December 26, 2003
US Chicken, Pork Producers Worry About Mad Cow Consequence
American chicken and pork producers dismissed speculation that the mad cow case could boost their incomes. Instead, they fear that consumers' concern on food safety will encompass all meat products.
"This is not good for chicken," said Bill Roenigk, an official with the National Chicken Council. "Consumers should be and are concerned about their food supply. Anything that jeopardizes consumer confidence in the food supply is not good for us."
The concern now also draws to the Americans' confidence in the safety of the overall meat supply.
"It's just anybody's guess," said Jon Caspers, president of the National Pork Producers Council and a hog farmer in Swaledale, Iowa. "Markets don't deal with these things very often. It is hard to predict."
The mad cow scare hit just as chicken and pork producers had seen prices improve in August and September, in tandem with higher beef prices attributed to the popularity of high-protein diets like the Atkins diet.
It was "sort of like the water in the harbor lifting all the boats," Roenigk said.
Now, concerns about food safety could have a negative effect for all producers, said Mike Ovesen, executive director of the Kentucky Pork Producers.
"It's not even going to help the apple industry," he said. "Although, I'm sure everything is contained and everything is going to be fine. I still think we've got the safest food supply in the world."
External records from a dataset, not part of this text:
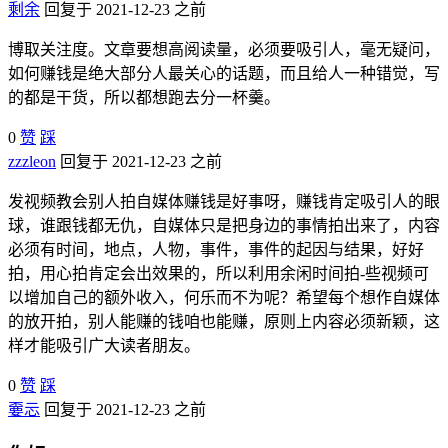
剩余
回复于 2021-12-23 之前
博取关注度。文章要想高阅读量，必须要吸引人，毫无疑问，
如何赚钱是绝大部分人最关心的话题，而且给人一种错觉，写
的都是干货，所以都想跑去分一杯羹。
0
赞
踩
zzzleon
回复于 2021-12-23 之前
发视频教会别人拍自媒体赚钱是好事呀，赚钱肯定吸引人的眼
球，谁跟钱都无仇，自媒体只是把身边的事情拍出来了，内容
必须有时间，地点，人物，事件，事件的起因与结果，好好
拍，用心拍肯定会出效果的，所以利用余闲时间拍-些视频可
以增加自己的额外收入，何乐而不为呢？希望每个想作自媒体
的放开拍，别人能赚的钱咱也能赚，原则上内容必须新颖，这
样才能吸引广大读者朋友。
0
赞
踩
嫑忈
回复于 2021-12-23 之前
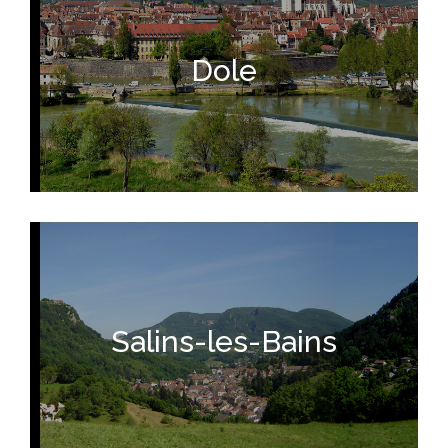
Dole
Salins-les-Bains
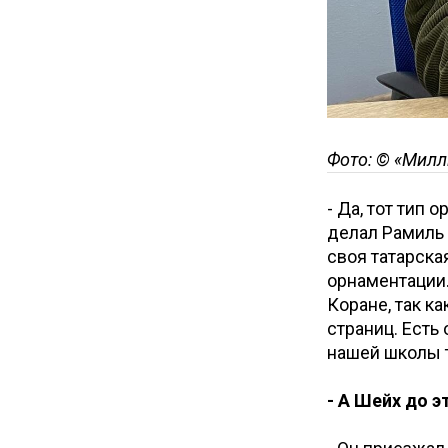
Фото: © «Милл
- Да, тот тип
делал Рамиль 
своя татарска
орнаментации.
Коране, так к
страниц. Есть
нашей школы т
- А Шейх до э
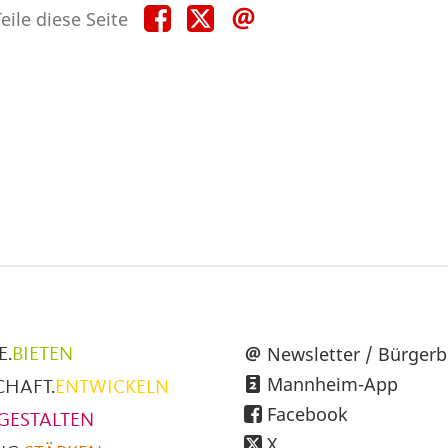
Teile
Teile
Teile
eile diese Seite
diese
diese
diese
Seite
Seite
Seite
auf
auf
per
Facebook
X
E-
Mail
üpunkte
Newsletter / Bürgerb
E.
BIETEN
Mannheim-App
CHAFT.
ENTWICKELN
h
Facebook
GESTALTEN
X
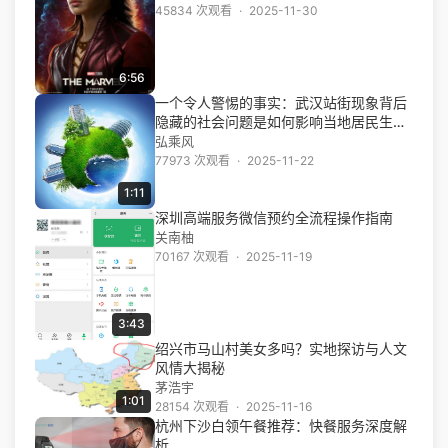
45834 次观看
·
2025-11-30
6:56
一个令人警惕的事实：武汉站街现象背后
隐藏的社会问题是如何影响当地居民生活
的
弘乘风
77973 次观看
·
2025-11-22
1:11
深圳高端服务微信预约全流程操作指南
关南柚
70167 次观看
·
2025-11-19
3:43
绍兴市马山村美女多吗？实地探访与人文
风情大揭秘
茅浩宇
1:01
28154 次观看
·
2025-11-16
杭州下沙白领午餐推荐：快餐服务深度解
析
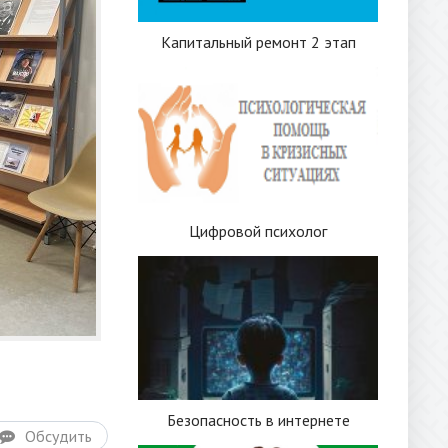
Капитальный ремонт 2 этап
Цифровой психолог
Безопасность в интернете
Обсудить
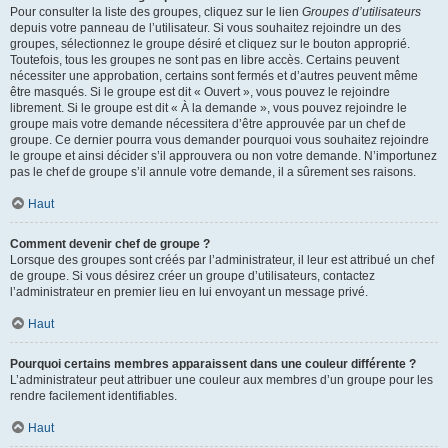
Pour consulter la liste des groupes, cliquez sur le lien
Groupes d’utilisateurs
depuis votre panneau de l’utilisateur. Si vous souhaitez rejoindre un des
groupes, sélectionnez le groupe désiré et cliquez sur le bouton approprié.
Toutefois, tous les groupes ne sont pas en libre accès. Certains peuvent
nécessiter une approbation, certains sont fermés et d’autres peuvent même
être masqués. Si le groupe est dit « Ouvert », vous pouvez le rejoindre
librement. Si le groupe est dit « À la demande », vous pouvez rejoindre le
groupe mais votre demande nécessitera d’être approuvée par un chef de
groupe. Ce dernier pourra vous demander pourquoi vous souhaitez rejoindre
le groupe et ainsi décider s’il approuvera ou non votre demande. N’importunez
pas le chef de groupe s’il annule votre demande, il a sûrement ses raisons.
Haut
Comment devenir chef de groupe ?
Lorsque des groupes sont créés par l’administrateur, il leur est attribué un chef
de groupe. Si vous désirez créer un groupe d’utilisateurs, contactez
l’administrateur en premier lieu en lui envoyant un message privé.
Haut
Pourquoi certains membres apparaissent dans une couleur différente ?
L’administrateur peut attribuer une couleur aux membres d’un groupe pour les
rendre facilement identifiables.
Haut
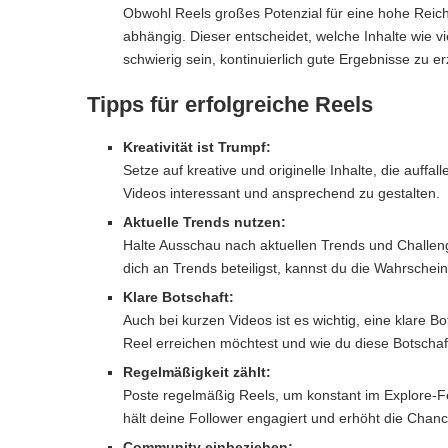
Obwohl Reels großes Potenzial für eine hohe Reich
abhängig. Dieser entscheidet, welche Inhalte wie 
schwierig sein, kontinuierlich gute Ergebnisse zu er
Tipps für erfolgreiche Reels
Kreativität ist Trumpf:
Setze auf kreative und originelle Inhalte, die auffa
Videos interessant und ansprechend zu gestalten.
Aktuelle Trends nutzen:
Halte Ausschau nach aktuellen Trends und Challen
dich an Trends beteiligst, kannst du die Wahrschein
Klare Botschaft:
Auch bei kurzen Videos ist es wichtig, eine klare Bo
Reel erreichen möchtest und wie du diese Botschaf
Regelmäßigkeit zählt:
Poste regelmäßig Reels, um konstant im Explore-Fe
hält deine Follower engagiert und erhöht die Chan
Community einbeziehen:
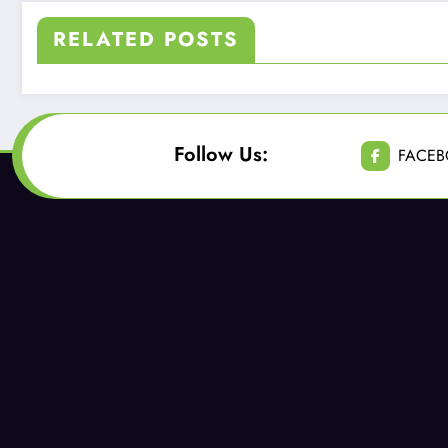
RELATED POSTS
Follow Us:
FACE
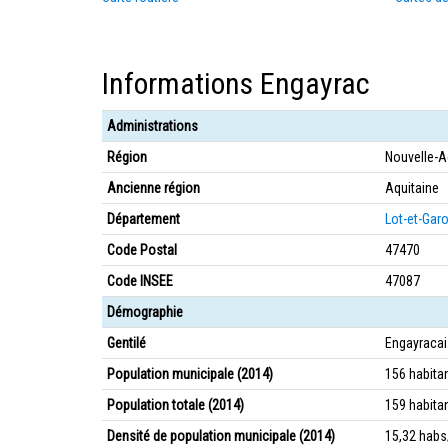
Informations Engayrac
Administrations
Région
Nouvelle-A
Ancienne région
Aquitaine
Département
Lot-et-Gar
Code Postal
47470
Code INSEE
47087
Démographie
Gentilé
Engayracai
Population municipale (2014)
156 habita
Population totale (2014)
159 habita
Densité de population municipale (2014)
15,32 hab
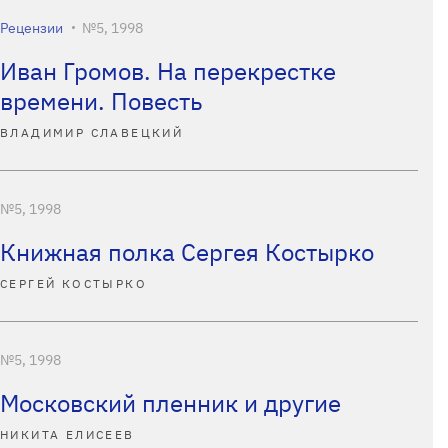
Рецензии
№5, 1998
Иван Громов. На перекрестке
времени. Повесть
ВЛАДИМИР СЛАВЕЦКИЙ
№5, 1998
Книжная полка Сергея Костырко
СЕРГЕЙ КОСТЫРКО
№5, 1998
Московский пленник и другие
НИКИТА ЕЛИСЕЕВ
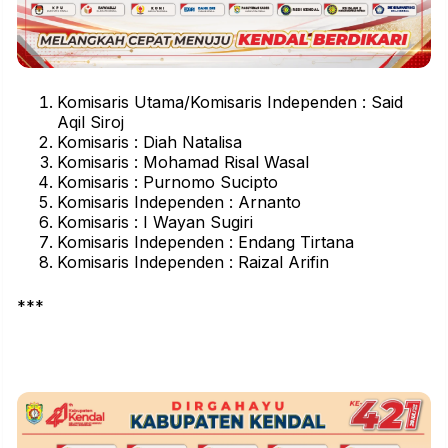
Komisaris Utama/Komisaris Independen : Said
Aqil Siroj
Komisaris : Diah Natalisa
Komisaris : Mohamad Risal Wasal
Komisaris : Purnomo Sucipto
Komisaris Independen : Arnanto
Komisaris : I Wayan Sugiri
Komisaris Independen : Endang Tirtana
Komisaris Independen : Raizal Arifin
***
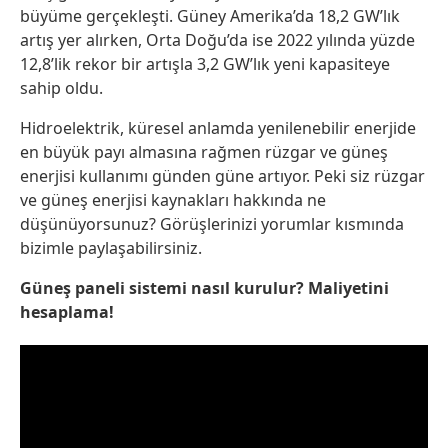
büyüme gerçekleşti. Güney Amerika’da 18,2 GW’lık
artış yer alırken, Orta Doğu’da ise 2022 yılında yüzde
12,8’lik rekor bir artışla 3,2 GW’lık yeni kapasiteye
sahip oldu.
Hidroelektrik, küresel anlamda yenilenebilir enerjide
en büyük payı almasına rağmen rüzgar ve güneş
enerjisi kullanımı günden güne artıyor. Peki siz rüzgar
ve güneş enerjisi kaynakları hakkında ne
düşünüyorsunuz? Görüşlerinizi yorumlar kısmında
bizimle paylaşabilirsiniz.
Güneş paneli sistemi nasıl kurulur? Maliyetini
hesaplama!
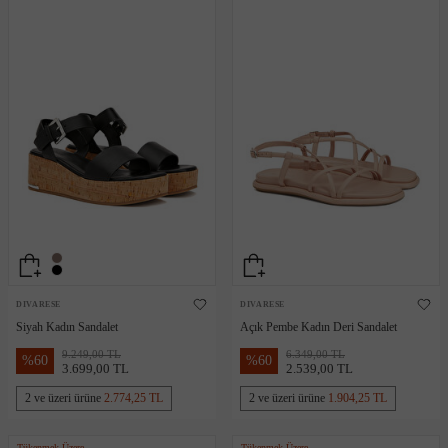
DIVARESE
DIVARESE
Siyah Kadın Sandalet
Açık Pembe Kadın Deri Sandalet
9.249,00 TL
6.349,00 TL
%
60
%
60
3.699,00 TL
2.539,00 TL
2 ve üzeri ürüne
2.774,25 TL
2 ve üzeri ürüne
1.904,25 TL
Tükenmek Üzere
Tükenmek Üzere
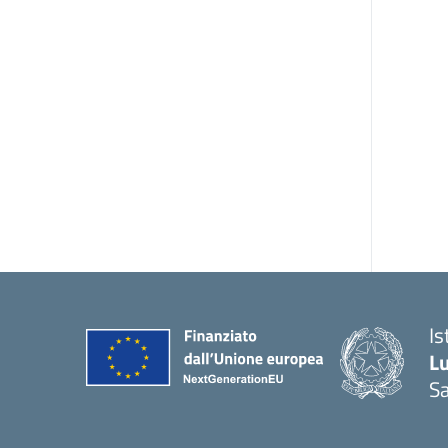
Is
L
Sa
— 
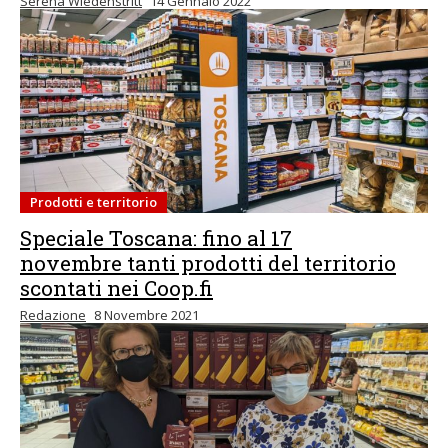
Serena Wiedenstritt
14 Gennaio 2022
Prodotti e territorio
Speciale Toscana: fino al 17
novembre tanti prodotti del territorio
scontati nei Coop.fi
Redazione
8 Novembre 2021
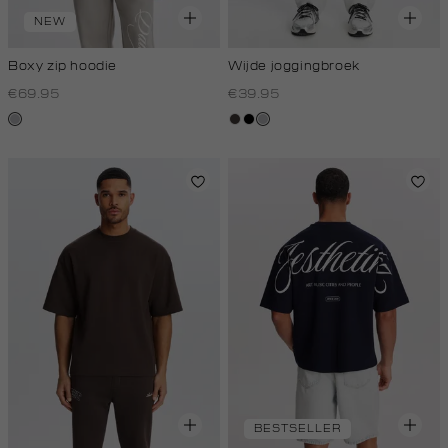
NEW
Boxy zip hoodie
Wijde joggingbroek
€69.95
€39.95
lichtgrijs
choco
zwart
grijs,
licht
melee
BESTSELLER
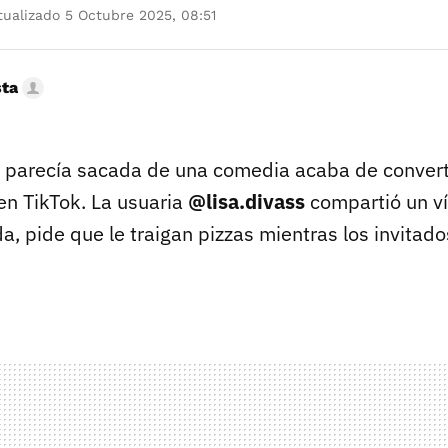
ualizado 5 Octubre 2025, 08:51
sta
 parecía sacada de una comedia acaba de convert
en TikTok. La usuaria
@lisa.divass
compartió un ví
a, pide que le traigan pizzas mientras los invita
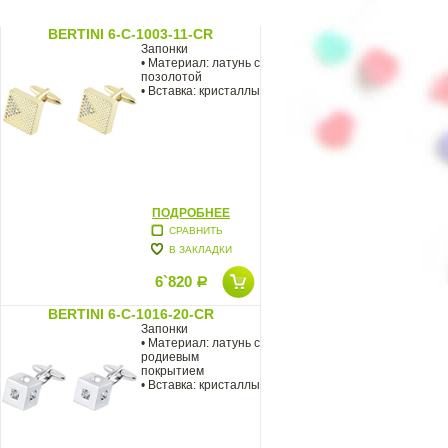
BERTINI 6-C-1003-11-CR
Запонки
• Материал: латунь с
позолотой
• Вставка: кристаллы
ПОДРОБНЕЕ
СРАВНИТЬ
В ЗАКЛАДКИ
6`820
Р
BERTINI 6-C-1016-20-CR
Запонки
• Материал: латунь с
родиевым
покрытием
• Вставка: кристаллы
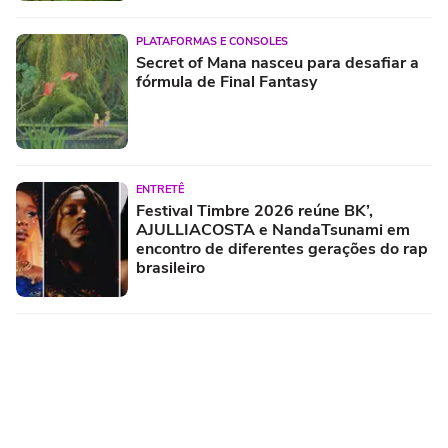
PLATAFORMAS E CONSOLES
Secret of Mana nasceu para desafiar a
fórmula de Final Fantasy
ENTRETÊ
Festival Timbre 2026 reúne BK’,
AJULLIACOSTA e NandaTsunami em
encontro de diferentes gerações do rap
brasileiro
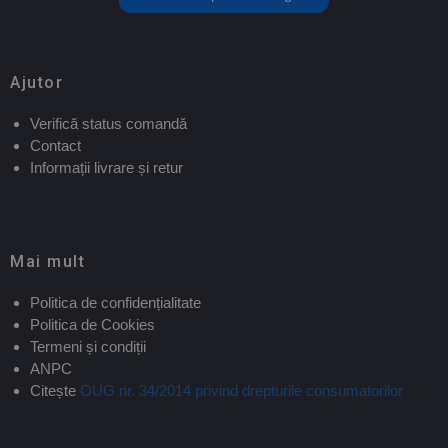
Ajutor
Verifică status comandă
Contact
Informații livrare și retur
Mai mult
Politica de confidențialitate
Politica de Cookies
Termeni și condiții
ANPC
Citește
OUG nr. 34/2014 privind drepturile consumatorilor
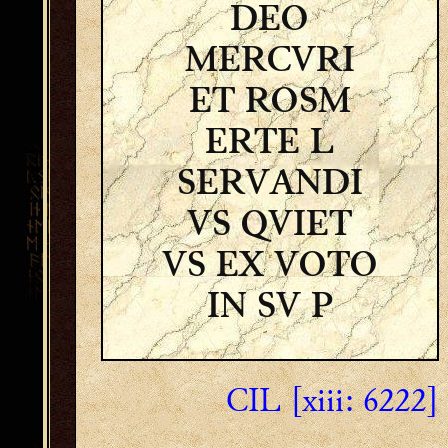
DEO
MERCVRI
ET ROSM
ERTE L
SERVANDI
VS QVIET
VS EX VOTO
IN SV P
CIL [xiii: 6222]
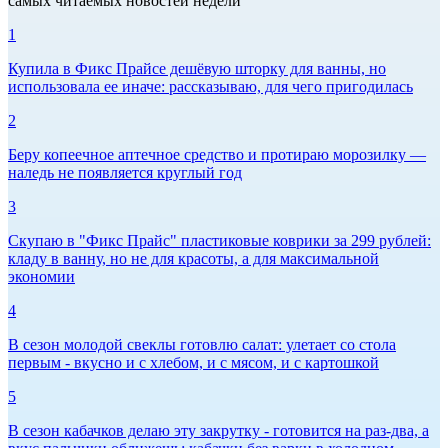
самых читаемых новостей недели
1
Купила в Фикс Прайсе дешёвую шторку для ванны, но
использовала ее иначе: рассказываю, для чего пригодилась
2
Беру копеечное аптечное средство и протираю морозилку —
наледь не появляется круглый год
3
Скупаю в "Фикс Прайс" пластиковые коврики за 299 рублей:
кладу в ванну, но не для красоты, а для максимальной
экономии
4
В сезон молодой свеклы готовлю салат: улетает со стола
первым - вкусно и с хлебом, и с мясом, и с картошкой
5
В сезон кабачков делаю эту закрутку - готовится на раз-два, а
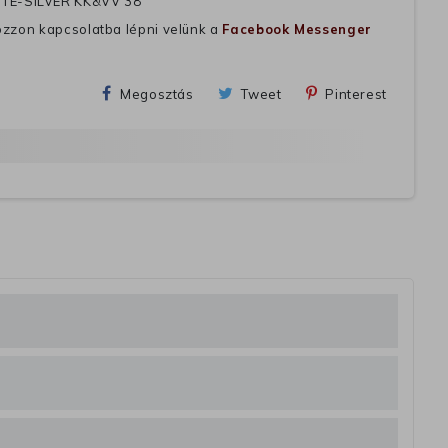
TE-SILVER KK&VV 38
ozzon kapcsolatba lépni velünk a
Facebook Messenger
Megosztás
Tweet
Pinterest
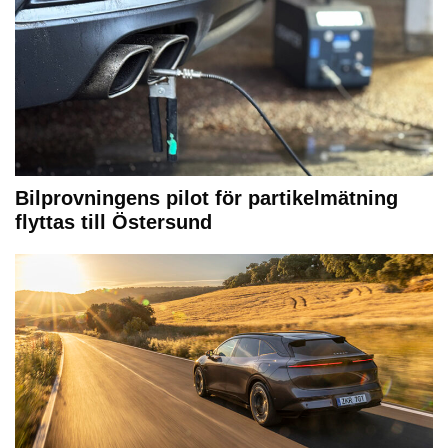
Bilprovningens pilot för partikelmätning
flyttas till Östersund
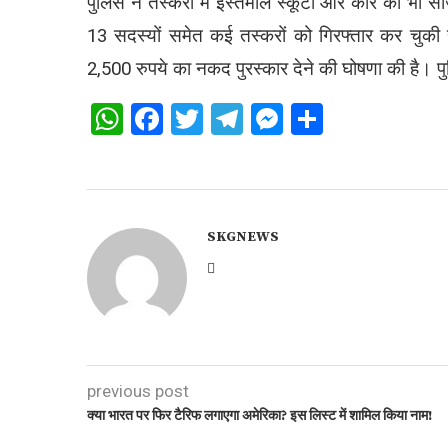
पुलिस ने तस्करी में इस्तेमाल स्कूटी और कार को भी स
13 सदस्यों समेत कई तस्करों को गिरफ्तार कर चुकी
2,500 रुपये का नकद पुरस्कार देने की घोषणा की है। पुल
WhatsApp
Facebook
Twitter
Telegram
Messenger
Share
SKGNEWS
previous post
क्या भारत पर फिर टैरिफ लगाएगा अमेरिका? इस लिस्ट में शामिल किया नाम!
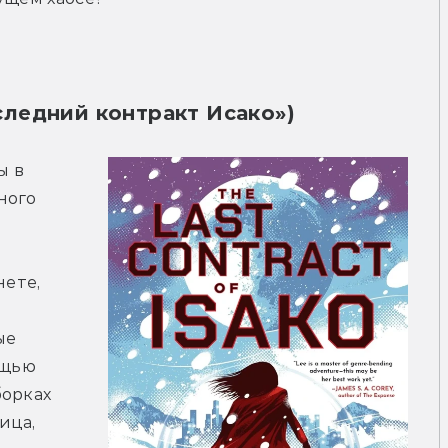
оследний контракт Исако»)
 в 
ого 
ете, 
е 
щью 
орках 
ца, 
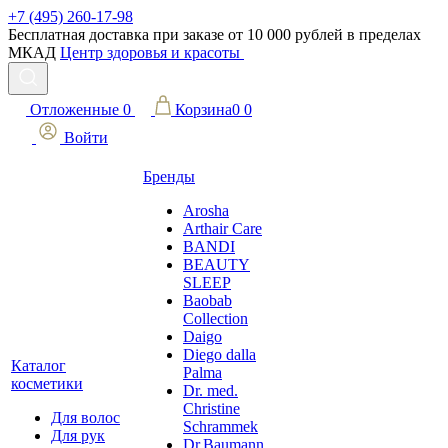
+7 (495) 260-17-98
Бесплатная доставка при заказе от 10 000 рублей в пределах
МКАД
Центр здоровья и красоты
Отложенные
0
Корзина
0
0
Войти
Бренды
Arosha
Arthair Care
BANDI
BEAUTY
SLEEP
Baobab
Collection
Daigo
Diego dalla
Каталог
Palma
косметики
Dr. med.
Christine
Для волос
Schrammek
Для рук
Dr.Baumann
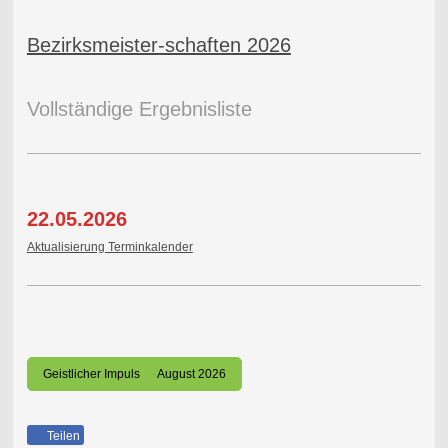
Bezirksmeister-schaften 2026
Vollständige Ergebnisliste
22.05.2026
Aktualisierung Terminkalender
Geistlicher Impuls August 2026
Teilen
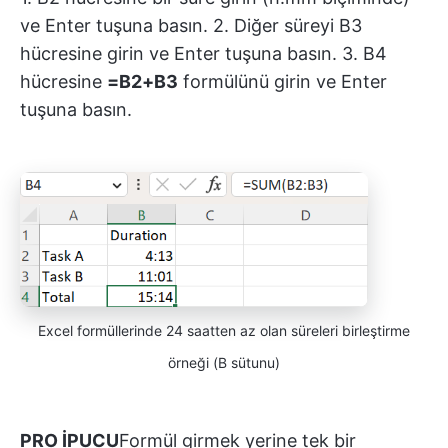
ve Enter tuşuna basın. 2. Diğer süreyi B3
hücresine girin ve Enter tuşuna basın. 3. B4
hücresine
=B2+B3
formülünü girin ve Enter
tuşuna basın.
Excel formüllerinde 24 saatten az olan süreleri birleştirme
örneği (B sütunu)
PRO İPUCU
Formül girmek yerine tek bir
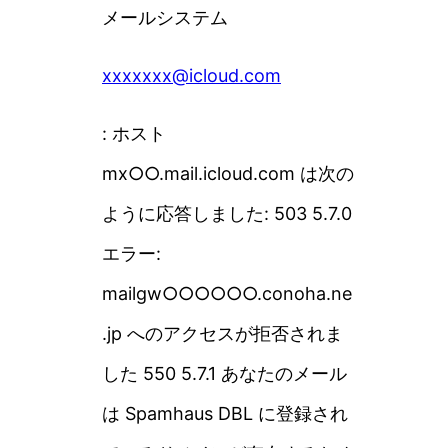
メールシステム
xxxxxxx@icloud.com
: ホスト
mx○○.mail.icloud.com は次の
ように応答しました: 503 5.7.0
エラー:
mailgw○○○○○○.conoha.ne
.jp へのアクセスが拒否されま
した 550 5.7.1 あなたのメール
は Spamhaus DBL に登録され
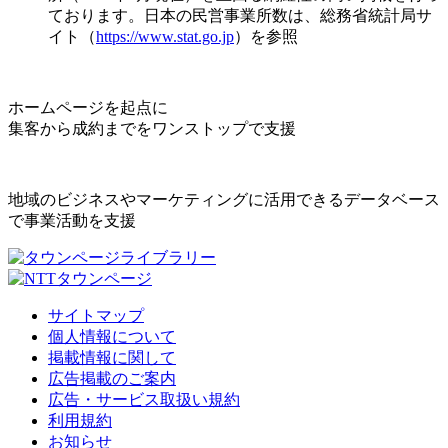
ております。日本の民営事業所数は、総務省統計局サ
イト（
https://www.stat.go.jp
）を参照
ホームページを起点に
集客から成約までをワンストップで支援
地域のビジネスやマーケティングに活用できるデータベース
で事業活動を支援
サイトマップ
個人情報について
掲載情報に関して
広告掲載のご案内
広告・サービス取扱い規約
利用規約
お知らせ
One industry did expect a boom - organic beef, which comes from animals fed only milk, grasses and grains from birth to slaughter.
Mad cow disease is believed to be spread through cattle feed containing protein or bone meal from infected cows or sheep. Although the government banned feeding cattle such products in 1997, organic food advocates say the law has loopholes and is poorly enforced.
Ronnie Cummins, national director of the Organic Consumers Association believed there would be a huge increase in the demand for organic beef, which currently accounts for no more than 1% of U.S. beef sales.
Organic beef carries a premium price; organic ground beef, for example, is priced six to eight times higher than what supermarkets charge for regular ground beef.
The Center for Consumer Freedom, a coalition that includes mainstream restaurants and food producers, says "radical social activists" are using the mad cow news to create panic over the food supply.
"These activists are clearly hoping to drive U.S. shoppers away from the grocery meat counter and toward more expensive organic and so-called 'natural' options," said David Martosko, director of research for the group.